Save up to 0.42% on contribution rate – Loans

If you have a mortgage-free 2% loan, you can save money with the Real Council model.

See examples of annual interest and contribution savings below:

You pay an increased contribution when you have the grace period. Up to 0.3625% or USD 3,625 per share. million in debt.
When you take your interest free with the E-Money model, you avoid this supplement and your contribution rate can be a maximum of 0.59% after Good Finance customers.

How can you save money?


The difference between the most expensive loan with repayment and repayment with the Real Council model can be up to 0.42% or USD 4,200 per annum. million in debt.

If it was at the same time a few years ago that you got your property assessed, the value may have increased, and then your loan-to-value ratio and thus the contribution rate will fall further.

How do we do?

How do we do?

You need to convert your current loan into a new 2% loan in Good Finance and use the Real Council model for your repayment.
A loan restructuring will usually involve large costs, but E-Money has negotiated the costs completely so that there is a fixed price of USD 5,270.
In the calculations, we used a price cut of 0.05 on payment of the new loan and repayment of your current loan.
E-Money mediates bond trading directly on the stock exchange via a stockbroker.

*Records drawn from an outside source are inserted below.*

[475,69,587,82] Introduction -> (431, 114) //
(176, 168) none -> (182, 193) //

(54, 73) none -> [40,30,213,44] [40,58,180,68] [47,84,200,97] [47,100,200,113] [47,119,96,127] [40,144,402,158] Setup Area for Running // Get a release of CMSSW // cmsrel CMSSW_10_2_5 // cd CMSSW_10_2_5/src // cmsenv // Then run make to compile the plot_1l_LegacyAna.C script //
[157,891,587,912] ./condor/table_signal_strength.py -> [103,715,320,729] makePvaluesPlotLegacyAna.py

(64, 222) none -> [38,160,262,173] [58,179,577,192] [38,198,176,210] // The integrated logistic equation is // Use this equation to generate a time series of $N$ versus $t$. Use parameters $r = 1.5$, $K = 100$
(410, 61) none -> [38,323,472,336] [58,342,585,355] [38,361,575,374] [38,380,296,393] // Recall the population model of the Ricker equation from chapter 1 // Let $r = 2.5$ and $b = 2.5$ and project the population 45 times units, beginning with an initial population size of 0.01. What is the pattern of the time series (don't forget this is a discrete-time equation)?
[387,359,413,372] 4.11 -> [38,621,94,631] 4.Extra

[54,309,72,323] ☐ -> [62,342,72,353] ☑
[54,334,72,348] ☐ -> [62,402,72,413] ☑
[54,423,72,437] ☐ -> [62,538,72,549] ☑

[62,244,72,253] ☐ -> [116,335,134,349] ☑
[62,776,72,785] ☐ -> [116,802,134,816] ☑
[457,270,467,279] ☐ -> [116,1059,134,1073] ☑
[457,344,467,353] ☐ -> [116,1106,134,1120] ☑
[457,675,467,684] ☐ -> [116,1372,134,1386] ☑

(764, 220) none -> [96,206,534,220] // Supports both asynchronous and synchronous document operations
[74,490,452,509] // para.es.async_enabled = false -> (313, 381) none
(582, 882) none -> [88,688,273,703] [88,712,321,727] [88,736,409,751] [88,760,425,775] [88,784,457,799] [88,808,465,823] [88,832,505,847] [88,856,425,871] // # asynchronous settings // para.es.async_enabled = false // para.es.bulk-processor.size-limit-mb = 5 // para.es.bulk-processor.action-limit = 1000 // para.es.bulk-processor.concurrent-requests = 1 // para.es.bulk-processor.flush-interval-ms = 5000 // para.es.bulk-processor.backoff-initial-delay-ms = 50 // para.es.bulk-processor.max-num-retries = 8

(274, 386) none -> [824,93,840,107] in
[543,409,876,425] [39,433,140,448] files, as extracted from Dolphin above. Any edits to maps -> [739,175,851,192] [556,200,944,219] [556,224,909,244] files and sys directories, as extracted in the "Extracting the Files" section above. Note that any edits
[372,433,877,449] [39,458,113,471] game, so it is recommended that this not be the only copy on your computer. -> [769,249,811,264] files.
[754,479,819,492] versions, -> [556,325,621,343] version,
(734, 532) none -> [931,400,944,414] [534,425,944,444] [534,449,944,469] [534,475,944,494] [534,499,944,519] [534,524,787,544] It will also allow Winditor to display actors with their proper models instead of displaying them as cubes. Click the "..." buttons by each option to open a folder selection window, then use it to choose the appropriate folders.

We therefore live up to the rules on best execution, which is the consumer protection that politicians want, but which consumers do not get when the credit unions themselves settle loans.
The bank makes a mortgage loan that can finance the repayments for up to 5 years.
The bank must have security in a mortgage deed in the property, so if you do not have an existing mortgage deed to use, a new one must be made.

Extra benefits with the Real Council model


In addition to cheaper repayments, the E-Money model also offers flexible repayments. You can choose to pay off your debt partially without any extra fees and without any notifications.

If your current mortgage is based on 2050 bonds, you can also reduce your debt. The current price difference is 1.25 points.
If your current debt is USD 3,000,000, you can reduce the mortgage loan by USD 33,000.